Providing for Consideration of H.R. 5544, Minnesota Education Investment and Employment Act, and Providing for Consideration of H.R. 5949, FISA Amendments Act Reauthorization Act of 2012

Floor Speech

Location: Washington, DC


Mr. SCOTT of Virginia. Madam Speaker, I oppose this rule because it does not allow consideration of amendments to the FISA bill that would strengthen the underlying bill by providing for greater accountability to the public of an otherwise wholly secretive process.

Operations of the government must be held accountable to the people. The problem with holding operations under the existing FISA law is that most of the activities under it are conducted in secrecy. The fact that I or other Members of Congress have access to classified information regarding those secret activities is not sufficient for public accountability.

Even if I were satisfied by my access to classified information, that only reasonable and constitutionally justified actions are being taken by officials in secret, I would still feel the need to give greater assurances to the public other than simply, trust me, I'm satisfied, so should you. Curiously, if I'm not satisfied, there's nothing I could say because it's classified information.
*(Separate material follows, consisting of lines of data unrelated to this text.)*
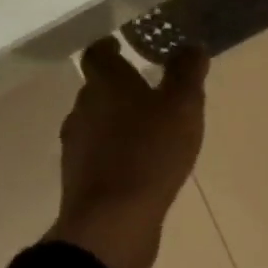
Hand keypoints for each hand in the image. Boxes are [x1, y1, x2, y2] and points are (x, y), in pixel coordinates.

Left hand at [44, 38, 208, 267]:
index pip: (98, 54)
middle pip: (97, 87)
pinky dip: (115, 148)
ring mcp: (77, 146)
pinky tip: (140, 159)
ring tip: (149, 124)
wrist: (112, 222)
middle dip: (120, 84)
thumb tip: (190, 45)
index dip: (110, 47)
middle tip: (150, 84)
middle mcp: (83, 109)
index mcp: (105, 84)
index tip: (124, 44)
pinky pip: (98, 151)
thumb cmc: (150, 152)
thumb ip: (187, 71)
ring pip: (97, 120)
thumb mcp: (183, 105)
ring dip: (118, 118)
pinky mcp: (80, 178)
The Foreign Intelligence Surveillance Act was passed in 1978 to curb abuses in collection and use of intelligence information, foreign and domestic. Under the original provisions of FISA, procedures for collection of foreign intelligence required the government to show not only that there was probable cause to believe that the target of the intelligence surveillance is an agent of a foreign power, but also that foreign intelligence-gathering is the primary purpose of the collection.

Under the USA PATRIOT Act of 2002 and beyond, the government now only needs to show the probable cause of the target is an agent of the Federal government, and that the foreign intelligence-gathering is merely a significant purpose of that collection. When foreign intelligence collection is not the primary purpose for the collection of information, we are left to wonder what the primary purpose of that action might be.

The FISA Act of 2008 went a step further, authorizing the collection of massive amounts of information about foreign persons reasonably believed to be outside of the United States without a warrant. With such massive amounts of information being collected, invariably information involving U.S. persons in the United States whose information may not be the target is also being collected.

The FAA of 2008 requires the executive branch to design targeting procedures which limit the scope of the collection before the government acts and minimization procedures which limit the use of information before the government collects it, and the FISA court reviews these procedures for legal sufficiency. However, with nearly all of this oversight being conducted in secret, the public has no choice but to take the government at its word.

We can do better. My amendment would simply require the executive branch to provide at least some documentation that it uses this authority narrowly, responsibly, and exclusively for foreign intelligence-gathering purposes, while protecting the material that would be classified. So we should reject this rule in favor of one that allows amendments to strengthen public accountability over the surveillance of Americans.